- [DATA SEGMENT]
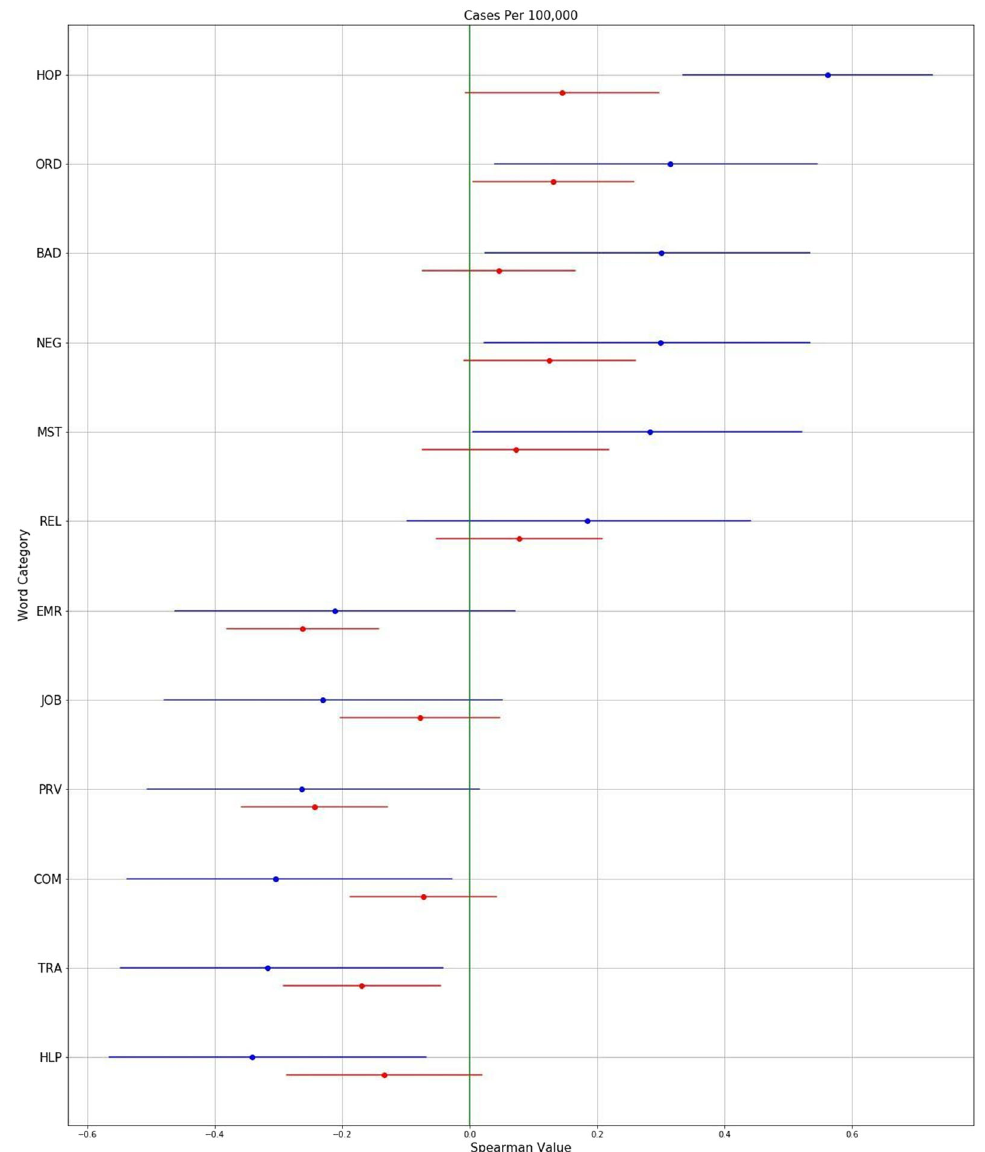
Fig. 1 Semantic categories associated with COVID-19 case rates. Semantic categories associated with Covid-19 case rates over both space and time. Average Spearman Rho correlations with 95% con fi dence intervals, calculated over both space (blue) and time (red). (HOP: Hospital- related; ORD: Strict instructions; BAD: Descriptive bad; NEG: Negation; MST: Extreme descriptive; REL: Religious; EMR: Emergency; JOB: Job- related; PRV: Preventative measures; COM: Formal communication; TRA: Travel-related; HLP: Help and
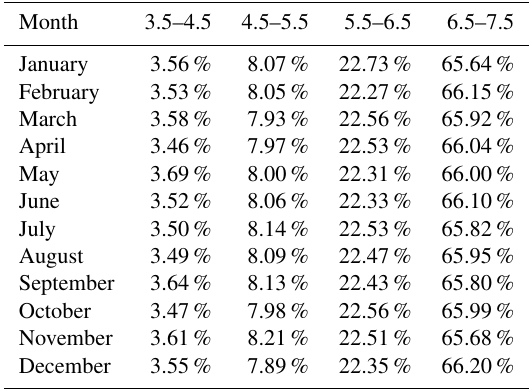
Table 9. Star magnitude statistics of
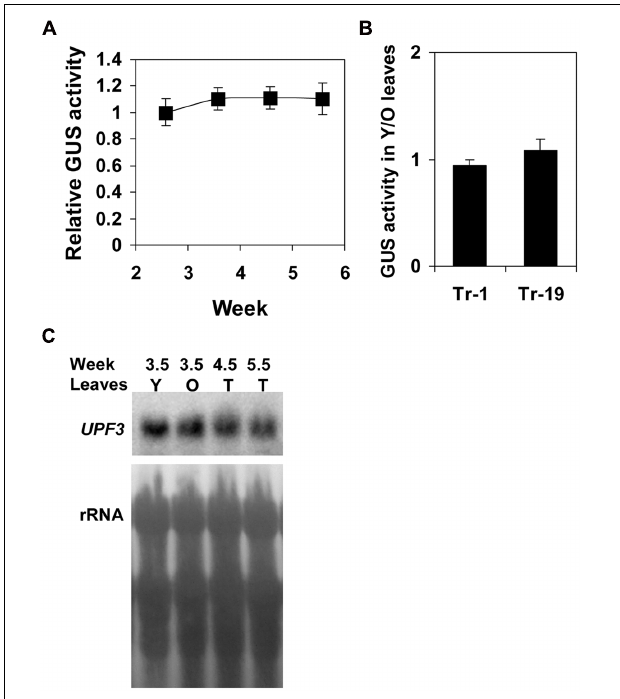
FIGURE 3 | UPF3 expression is equal in leaves at different growth stages. (A) GUS activity in rosette leaves of homozygous transformed plants expressing the U3::GUS construct. Seven biological replicates, each including the leaves of four plants, were analyzed at each age. The plants were germinated at different times and, subsequently, all plants were harvested at the same time to minimize environmental variation. The graph shows the mean of GUS activity of plants at different ages, relative to the activity of 2.5-week-old plants. Error bars represent the standard error (SE). (B) GUS activity in younger relative to older leaves of two different homozygous transformed plants (named Tr-1 and Tr-19) expressing the U3::GUS construct. Seven biological replicates were analyzed for each plant. Each replicate was composed of five 25-day-old plants grown in the greenhouse. The older leaves were true leaves numbers 1–4, and the younger leaves were true leaves numbers 5–7. All the younger and older leaves of each group of five plants were pooled and analyzed, and the ratio of GUS activity (GUS units per mg protein) of the younger relative to the older leaves (Y/O) was determined. Each column shows the mean of the Y/O values of the seven biological replicates analyzed for each plant type. Error bars represent the SE. (C) Northern blot hybridization with the UPF3 gene probe of wild type (WT) plants at the indicated ages. For 3.5-week- (25-day-) old plants, the younger (Y) and older (O) rosette leaves were harvested separately while, for the other ages, the total (T) rosette leaves were harvested together. Plant growth and harvest, as well as the separation to different samples, were carried out as described in (A,B)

- [TASK BRIEF] Where a picture appears in the listing above, skip it and set down all the rest exactly.

- [EXERCISE RESPONSE]
Fig. 1 Semantic categories associated with COVID-19 case rates. Semantic categories associated with Covid-19 case rates over both space and time. Average Spearman Rho correlations with 95% con fi dence intervals, calculated over both space (blue) and time (red). (HOP: Hospital- related; ORD: Strict instructions; BAD: Descriptive bad; NEG: Negation; MST: Extreme descriptive; REL: Religious; EMR: Emergency; JOB: Job- related; PRV: Preventative measures; COM: Formal communication; TRA: Travel-related; HLP: Help and
Table 9. Star magnitude statistics of
FIGURE 3 | UPF3 expression is equal in leaves at different growth stages. (A) GUS activity in rosette leaves of homozygous transformed plants expressing the U3::GUS construct. Seven biological replicates, each including the leaves of four plants, were analyzed at each age. The plants were germinated at different times and, subsequently, all plants were harvested at the same time to minimize environmental variation. The graph shows the mean of GUS activity of plants at different ages, relative to the activity of 2.5-week-old plants. Error bars represent the standard error (SE). (B) GUS activity in younger relative to older leaves of two different homozygous transformed plants (named Tr-1 and Tr-19) expressing the U3::GUS construct. Seven biological replicates were analyzed for each plant. Each replicate was composed of five 25-day-old plants grown in the greenhouse. The older leaves were true leaves numbers 1–4, and the younger leaves were true leaves numbers 5–7. All the younger and older leaves of each group of five plants were pooled and analyzed, and the ratio of GUS activity (GUS units per mg protein) of the younger relative to the older leaves (Y/O) was determined. Each column shows the mean of the Y/O values of the seven biological replicates analyzed for each plant type. Error bars represent the SE. (C) Northern blot hybridization with the UPF3 gene probe of wild type (WT) plants at the indicated ages. For 3.5-week- (25-day-) old plants, the younger (Y) and older (O) rosette leaves were harvested separately while, for the other ages, the total (T) rosette leaves were harvested together. Plant growth and harvest, as well as the separation to different samples, were carried out as described in (A,B)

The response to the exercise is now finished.